Supplied text:
— BEGIN —
The Influence Of Economic Developments
If the influence of irrational exuberance is much greater than we realized at earlier times (in the days when many academics believed that the market is efficient, it was thought that the influence of irrational exuberance was zero), the influence of economic developments must be much less. Yet the practice of explaining price changes by making reference to economic developments is ingrained in the thinking of investment analysts. We need to break the habit of assuming that economic realities drive the stock market.
Then average long-term return on U.S. stocks has been 6.5 percent real for a long time. So the assumption should be that that will continue to be the case on a going forward basis. If we could eliminate irrational exuberance altogether (I doubt that this will ever be possible), we might see very little price volatility outside of a steady, annual price increase of 6.5 percent real.
The possibility strikes the Buy-and-Hold mind as outlandish. Isn’t economic growth a roller-coaster ride of steep ups and downs? Shouldn’t stock price changes reflect that?
I don’t think so.
The Long-Term Picture Matters
Economic growth is indeed a roller-coaster ride. But the ups and downs experienced are always short-term phenomena. Investors shouldn’t be assigning prices to stocks based on how the economy is doing this month or this year. What matters is the long-term picture. Analysts that have been paying attention to how things work know that economic lows are followed by economic highs and that economic highs are followed by economic lows. For the rational stock investor, the highs counter the lows and what is left is that 6.5 percent real return. The fact that economic growth varies does not mean that real stock values cannot be largely stable.
Economic developments are just not that big a deal when it comes to assigning a value to the stock market. There are exceptions to that rule. It could be that in the future economic growth will be strong enough to support a long-term average return of 7 percent real or weak enough to support only a long-term average return of 6 percent real. The 6.5 percent real number is not locked in stone.
— END —
Data shown:
— BEGIN —
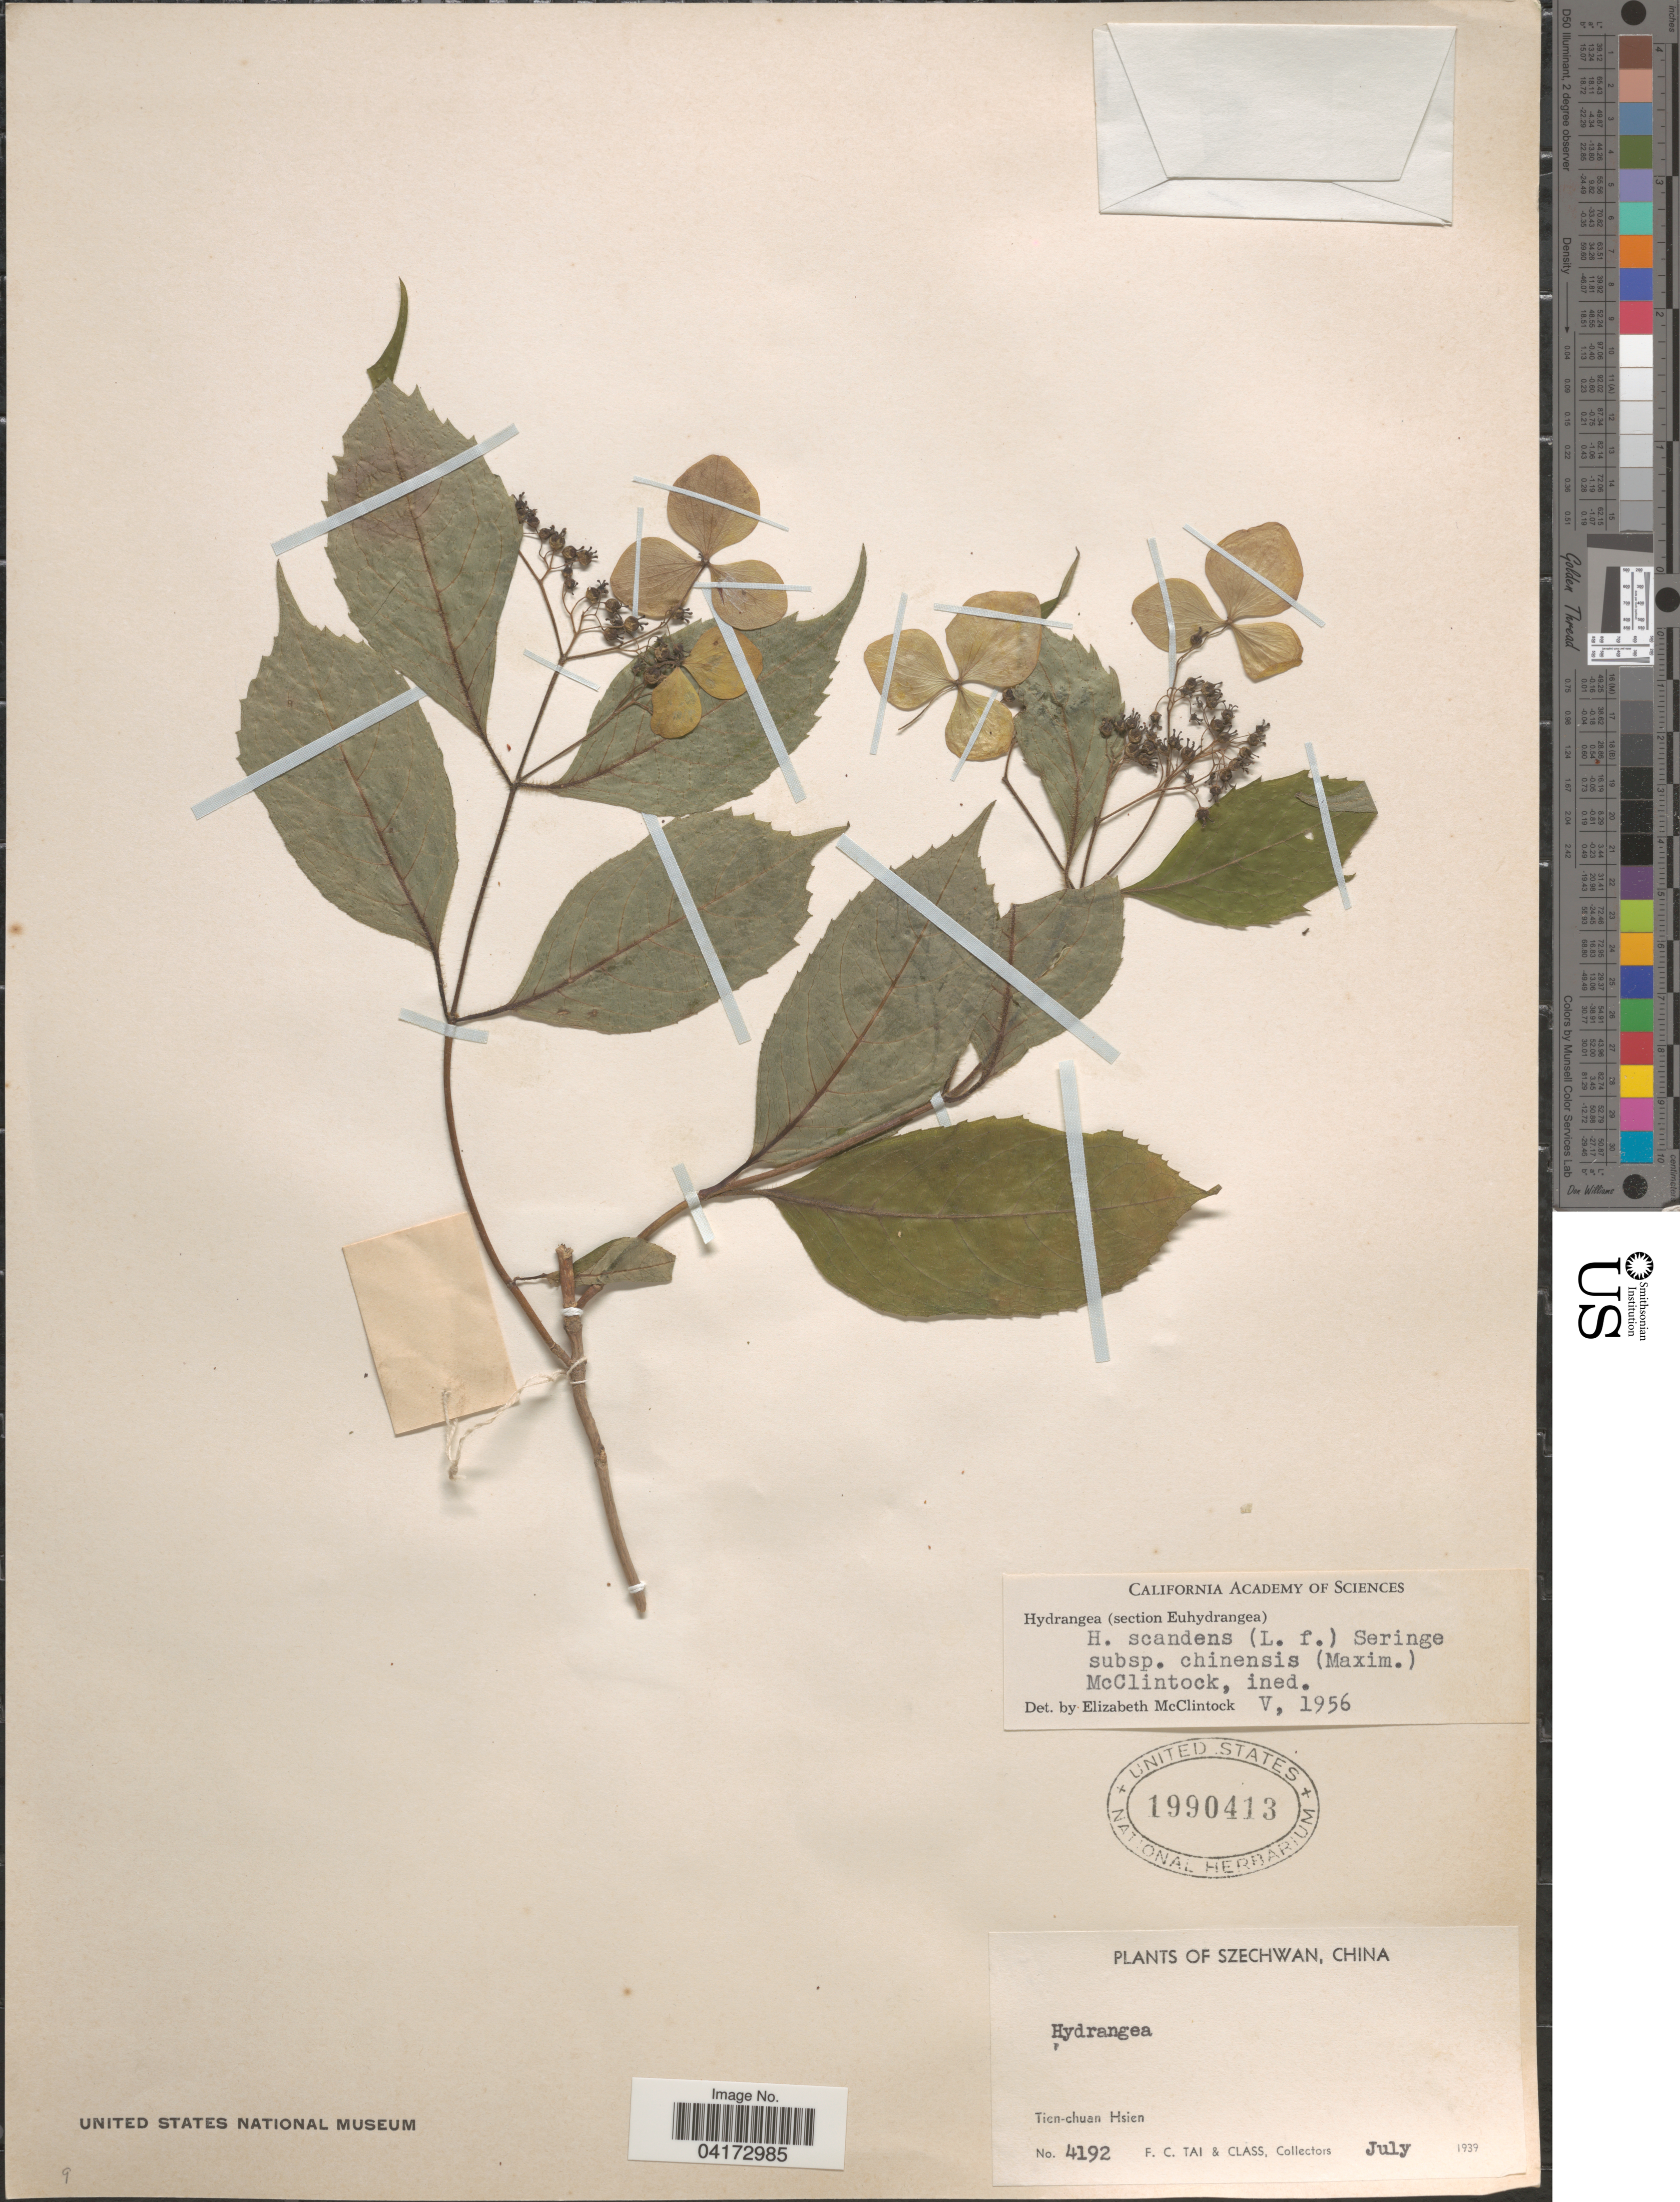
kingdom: Plantae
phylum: Tracheophyta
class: Magnoliopsida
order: Cornales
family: Hydrangeaceae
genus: Hydrangea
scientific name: Hydrangea scandens subsp. chinensis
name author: (Maxim.) E. M. McClint.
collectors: F. Tai & Class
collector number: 4192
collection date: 1939-07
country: China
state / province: Sichuan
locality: Szechwan. Tien-chuan Hsien.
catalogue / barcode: US 1990413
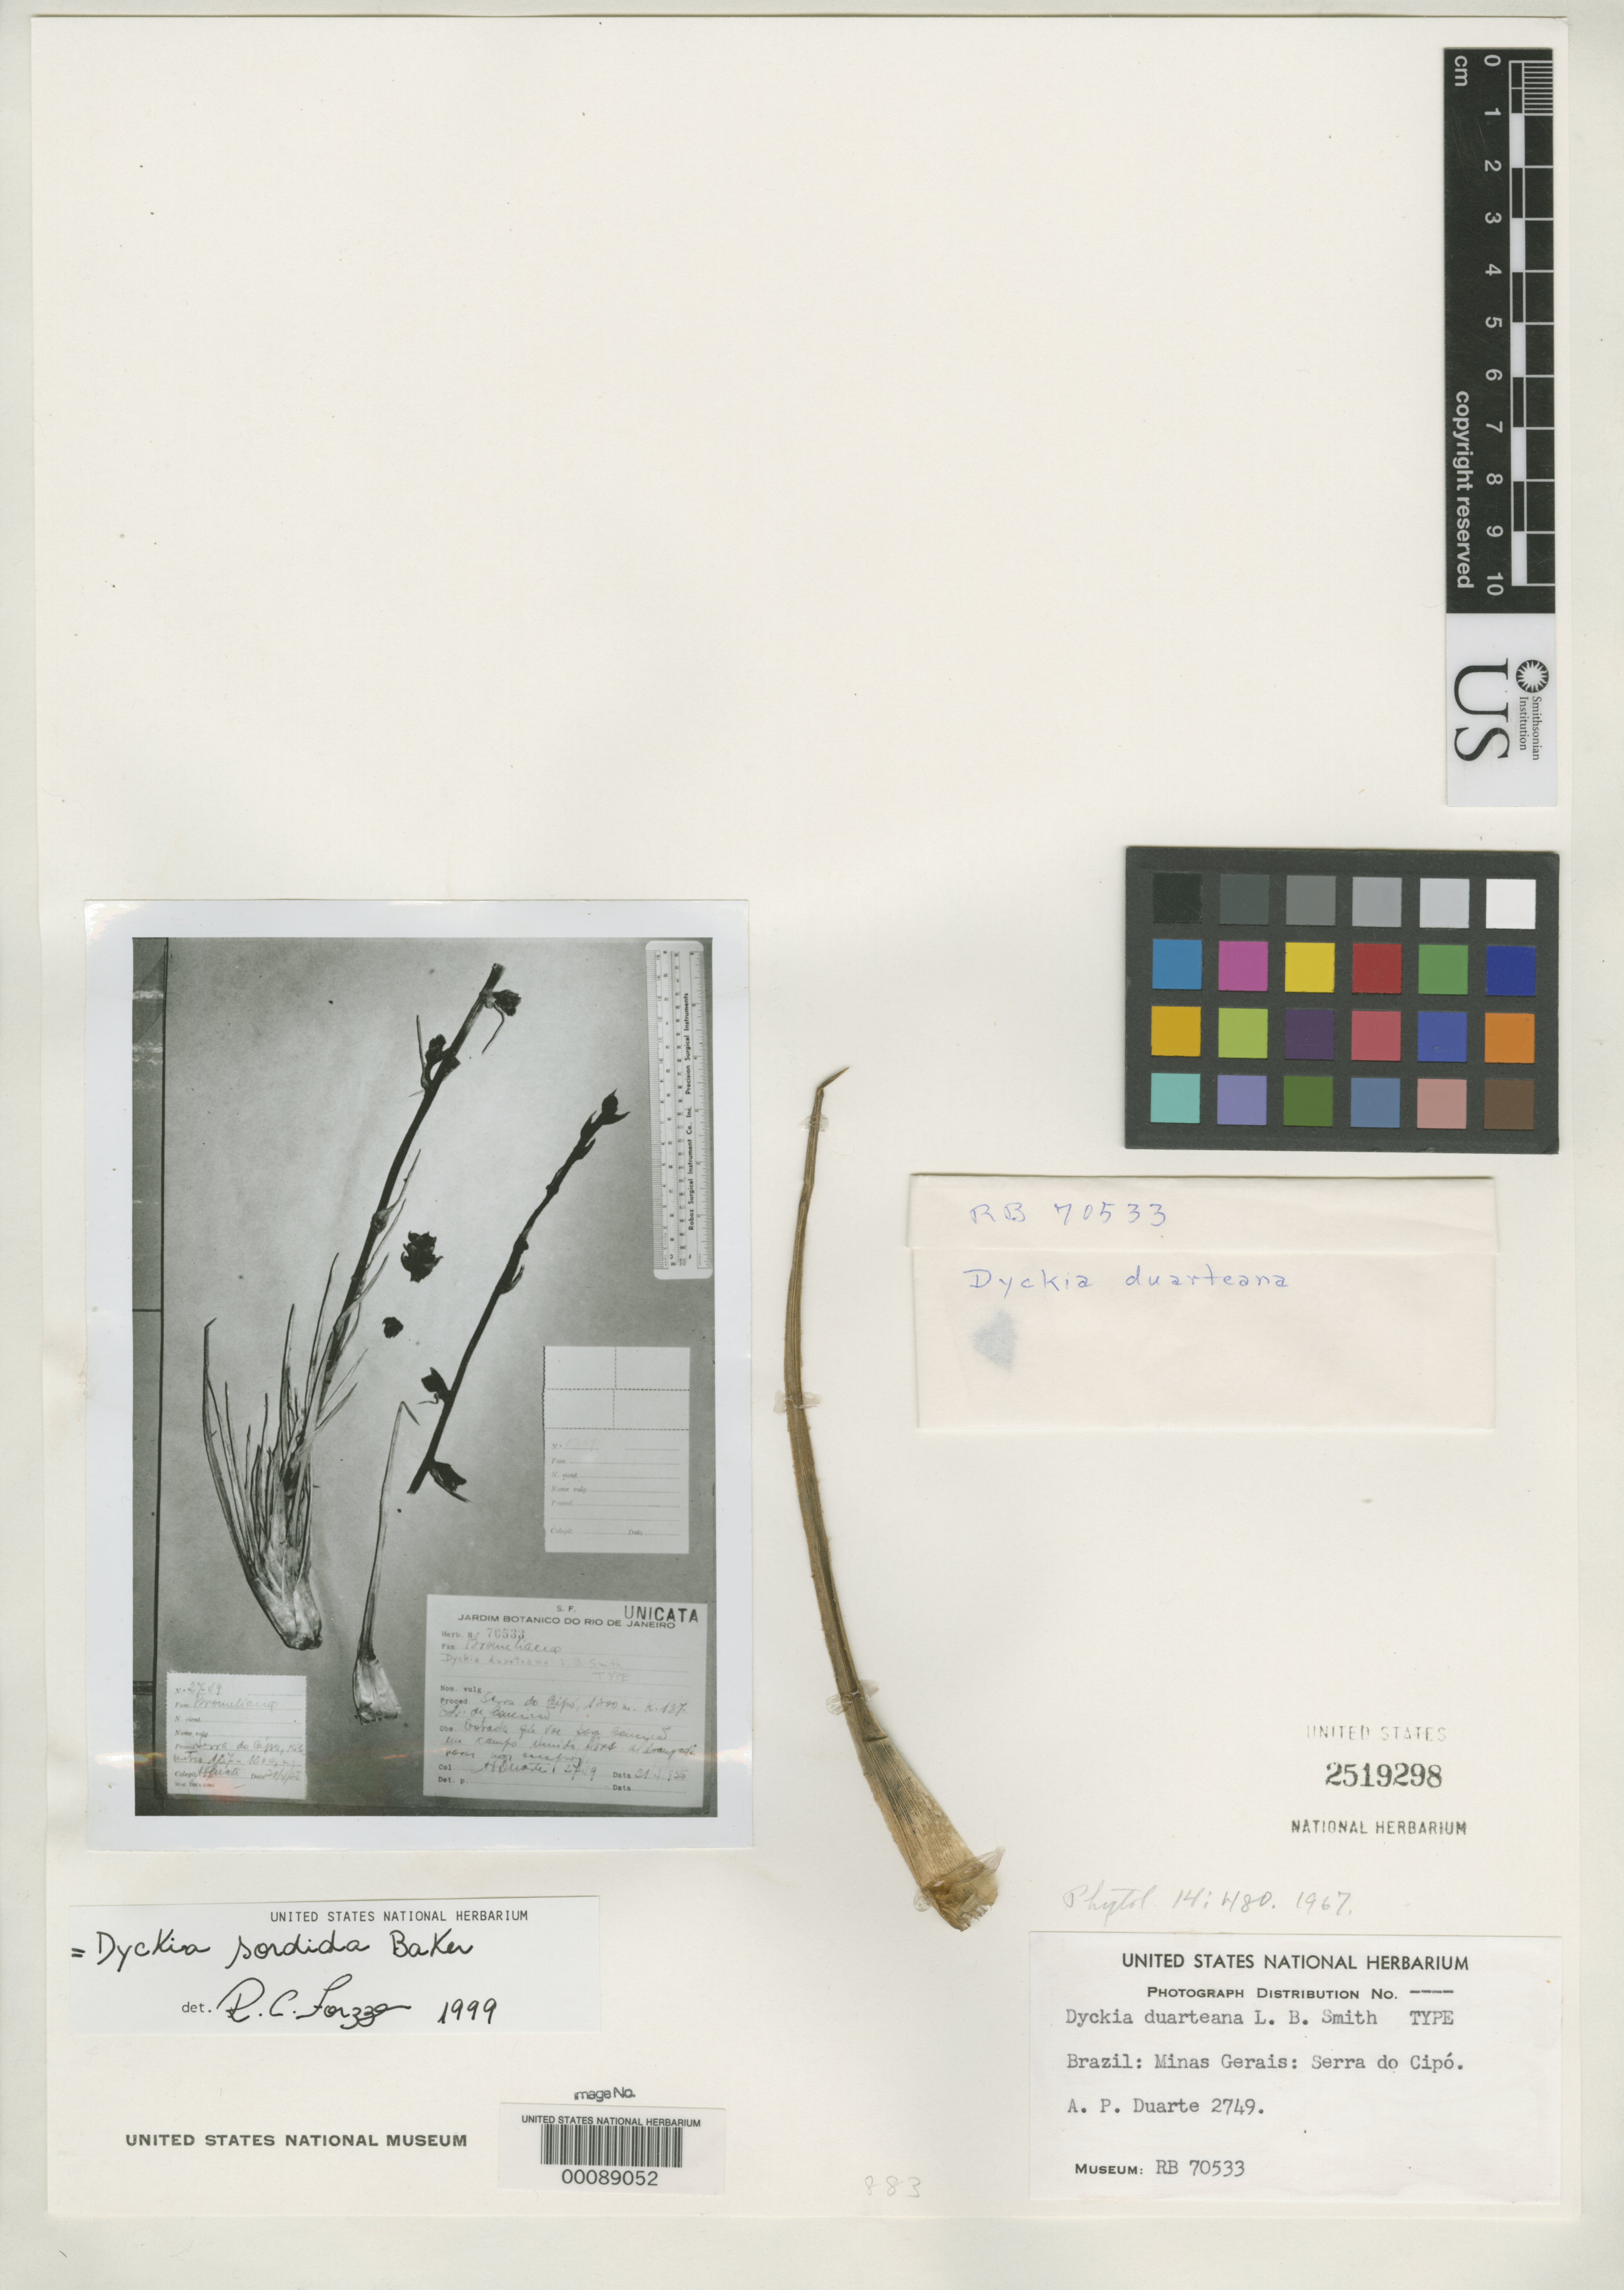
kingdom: Plantae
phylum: Tracheophyta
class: Liliopsida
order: Poales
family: Bromeliaceae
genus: Dyckia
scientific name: Dyckia duarteana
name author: L.B. Sm.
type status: Isotype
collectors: A. P. Duarte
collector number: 2749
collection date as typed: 21 Apr 1955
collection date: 1955-04-21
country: Brazil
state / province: Minas Gerais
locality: Serra do Cipo.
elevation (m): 1300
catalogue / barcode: US 2519298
— END —
Problems to solve:
A - Do the following statements agree with the passage on economic developments and stock prices? (i) The 6.5 percent real return is presented as permanently fixed. (ii) The ups and downs of economic growth are described as always short-term. (iii) The writer expects that irrational exuberance will someday be eliminated entirely. For each, answer yes or no and quote the words of the passage that decide it.
B - Recast the paragraph of the passage on economic developments and stock prices that begins "Economic growth is indeed a roller-coaster ride" as a short bulleted list that keeps its main points.

Final results:
A -
(i) No: "The 6.5 percent real number is not locked in stone."
(ii) Yes: "But the ups and downs experienced are always short-term phenomena."
(iii) No: "(I doubt that this will ever be possible)"

B -
- Economic growth swings up and down, but these swings are always short-term.
- Investors shouldn't price stocks based on how the economy does in a given month or year; the long-term picture is what matters.
- Economic lows are followed by highs, and highs by lows.
- For the rational investor, the highs offset the lows, leaving a 6.5 percent real return.
- Varying economic growth does not prevent real stock values from being largely stable.